AG HEALEY LEADS EFFORT IN U.S. SUPREME COURT TO STOP UNCONSTITUTIONAL TEXAS ABORTION BAN
Multistate
Amicus Brief Urges the Court to Allow Challenges to Abortion Ban to Go Forward
BOSTON –
Following a decision by the U.S. Supreme Court that it will hear two challenges
to Texas’ unconstitutional six-week abortion ban, Senate Bill 8 (S.B. 8),
Massachusetts Attorney General Maura Healey led a coalition of 24 attorneys
general asking the Court to block the ban from going into effect and allow
challenges to the ban to proceed.
The amicus brief, filed with the
Supreme Court in United States of America v. State of Texas et al. and Whole
Woman’s Health v. Jackson, calls on the Court to rule that challenges
brought by the United States and Texas abortion providers to S.B. 8 can go
forward.
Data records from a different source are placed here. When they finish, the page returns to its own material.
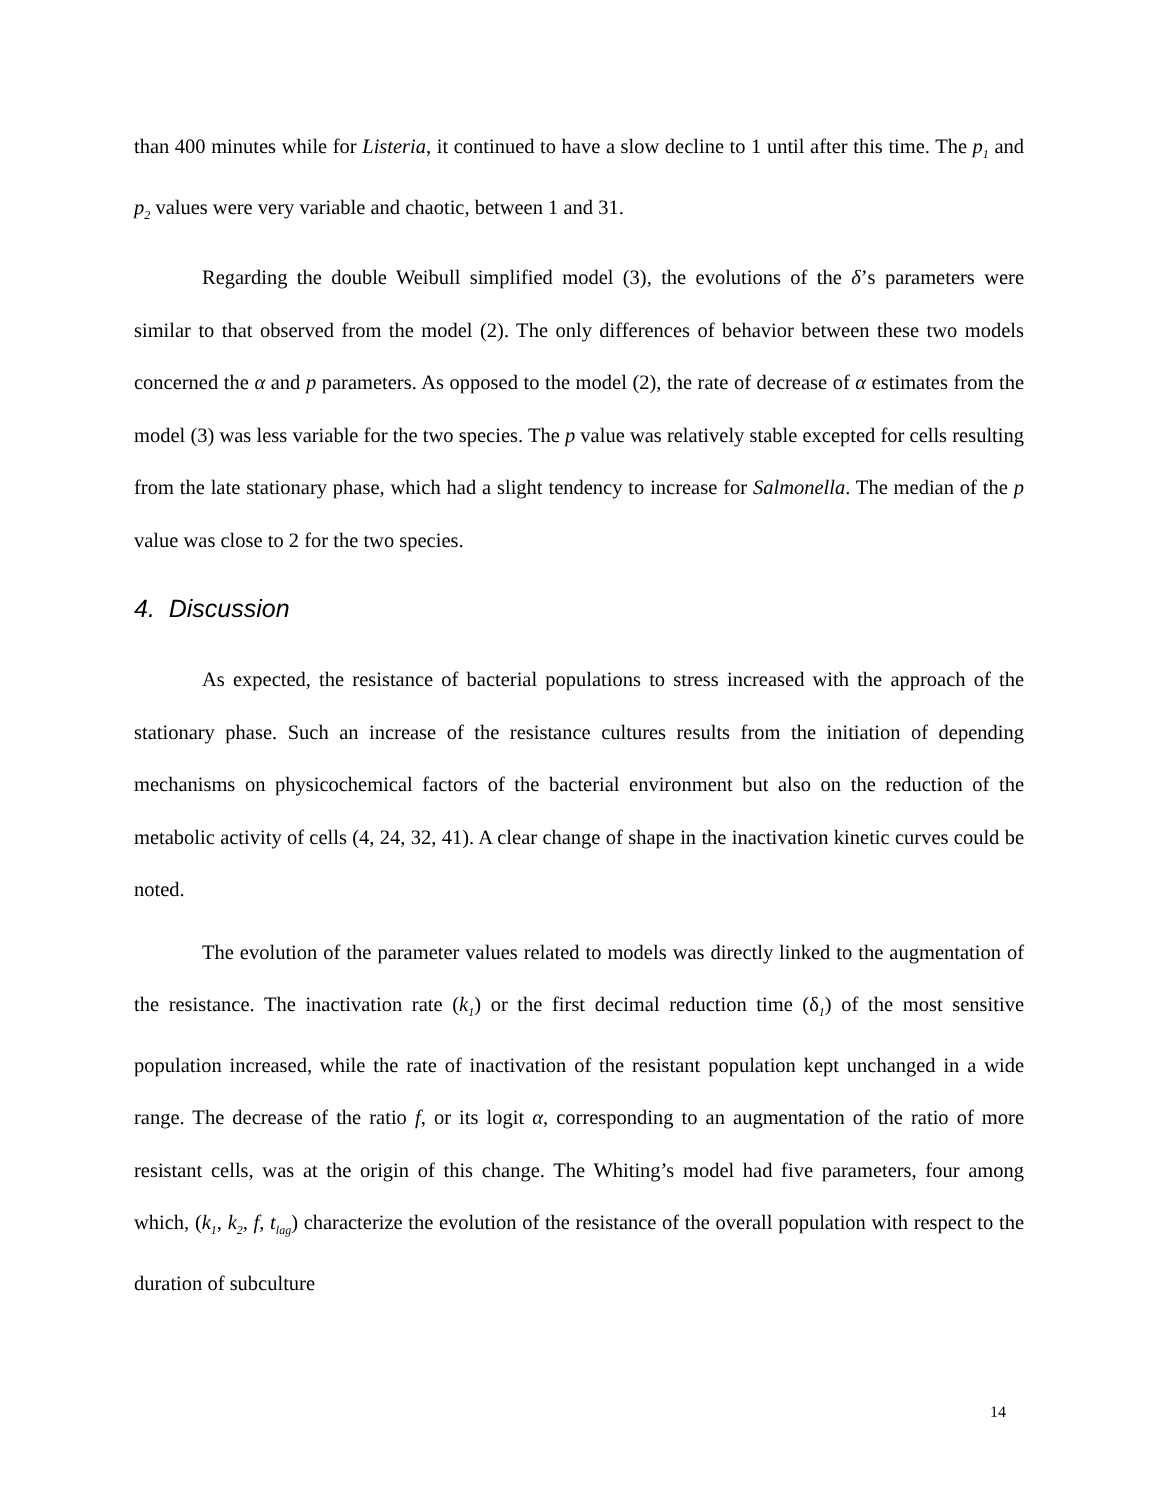than 400 minutes while for Listeria, it continued to have a slow decline to 1 until after this time. The p<sub>1</sub> and p<sub>2</sub> values were very variable and chaotic, between 1 and 31.
Regarding the double Weibull simplified model (3), the evolutions of the δ’s parameters were similar to that observed from the model (2). The only differences of behavior between these two models concerned the α and p parameters. As opposed to the model (2), the rate of decrease of α estimates from the model (3) was less variable for the two species. The p value was relatively stable excepted for cells resulting from the late stationary phase, which had a slight tendency to increase for Salmonella. The median of the p value was close to 2 for the two species.
4. Discussion
As expected, the resistance of bacterial populations to stress increased with the approach of the stationary phase. Such an increase of the resistance cultures results from the initiation of depending mechanisms on physicochemical factors of the bacterial environment but also on the reduction of the metabolic activity of cells (4, 24, 32, 41). A clear change of shape in the inactivation kinetic curves could be noted.
The evolution of the parameter values related to models was directly linked to the augmentation of the resistance. The inactivation rate (k<sub>1</sub>) or the first decimal reduction time (δ<sub>1</sub>) of the most sensitive population increased, while the rate of inactivation of the resistant population kept unchanged in a wide range. The decrease of the ratio f, or its logit α, corresponding to an augmentation of the ratio of more resistant cells, was at the origin of this change. The Whiting’s model had five parameters, four among which, (k<sub>1</sub>, k<sub>2</sub>, f, t<sub>lag</sub>) characterize the evolution of the resistance of the overall population with respect to the duration of subculture
14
Today’s brief argues that Texas should not be allowed to evade
judicial review of its unconstitutional ban by purporting to grant enforcement
authority solely to private bounty-hunters. The brief
further argues that S.B. 8 is blatantly unconstitutional under binding Supreme
Court precedent and is causing significant harm to patients in and outside of
Texas.
“Texas’ unprecedented and blatantly unconstitutional
attempt to end abortion is undermining the rule of law, endangering vulnerable
residents in Texas, and straining healthcare systems in neighboring states,”
said AG Healey. “We urge the Supreme Court to allow these challenges to S.B. 8
to go forward and to restore the constitutional rights of patients in need of
care.”
According to the brief, S.B. 8 represents a “new and
dangerous frontier” when it comes to state legislatures restricting or
eliminating abortion access. As the attorneys general have argued, S.B. 8 not
only bans almost all abortions in Texas in violation of the Supreme Court’s
longstanding precedent, but also attempts to thwart judicial review and
insulate Texas from accountability by purporting to create only a private
enforcement scheme. Under S.B. 8, enforcement power is given to private
citizens who are given the right to act as bounty hunters and sue and collect
$10,000 from anyone who provides an abortion in violation of the ban or those
who “aid or abet” such constitutionally protected care.
While the ban
remains in place pending legal challenges, abortion is completely unavailable
to the many people in Texas who do not discover their pregnancies at the
earliest possible moment. Patients have been forced to travel out of state,
which makes abortion for many people too difficult, too time-intensive, and too
costly. Women are now forced to delay care or carry unwanted pregnancies to
term, resulting in negative health and socioeconomic consequences for both them
and their children. In addition, S.B. 8 forces survivors of rape and incest to
carry their pregnancies to term. The brief also explains how the harms caused
by S.B. 8 are rippling well beyond Texas, as people are forced to seek care in
other states. As a result, clinics in those states are experiencing
overwhelming capacity challenges and residents’ access to care is threatened.
For example, in New Mexico, all abortion clinics were reportedly booked for
weeks just one day after S.B. 8 went into effect. Patients traveling from Texas
have accounted for close to a third of the total abortion patients in New
Mexico since September 1.
Similar to the brief filed by attorneys
general earlier this month in the Supreme Court, today’s filing cites back to
past examples from our Nation’s history, particularly related to some states’
resistance to desegregation, in arguing that the Court should not permit states
to violate constitutional rights through state laws ostensibly enforced only by
private parties. The Court “should not permit Texas to ‘nullif[y] indirectly’
the constitutional rights recognized in Roe and Casey through the
‘evasive scheme’ that it has created in S.B. 8,” the brief argues.
Both cases are now
before the Supreme Court and will be heard on November 1.
Joining AG Healey
in today’s brief are the attorneys general of California, Colorado,
Connecticut, Delaware, the District of Columbia, Hawaii, Illinois, Maine,
Maryland, Michigan, Minnesota, Nevada, New Jersey, New Mexico, New York, North
Carolina, Oregon, Pennsylvania, Rhode Island, Vermont, Virginia, Washington,
and Wisconsin.
This matter is
being handled for Massachusetts by the AG’s Civil Rights Division attorneys
Amanda Hainsworth and Abigail Taylor and State Solicitor Bessie Dewar.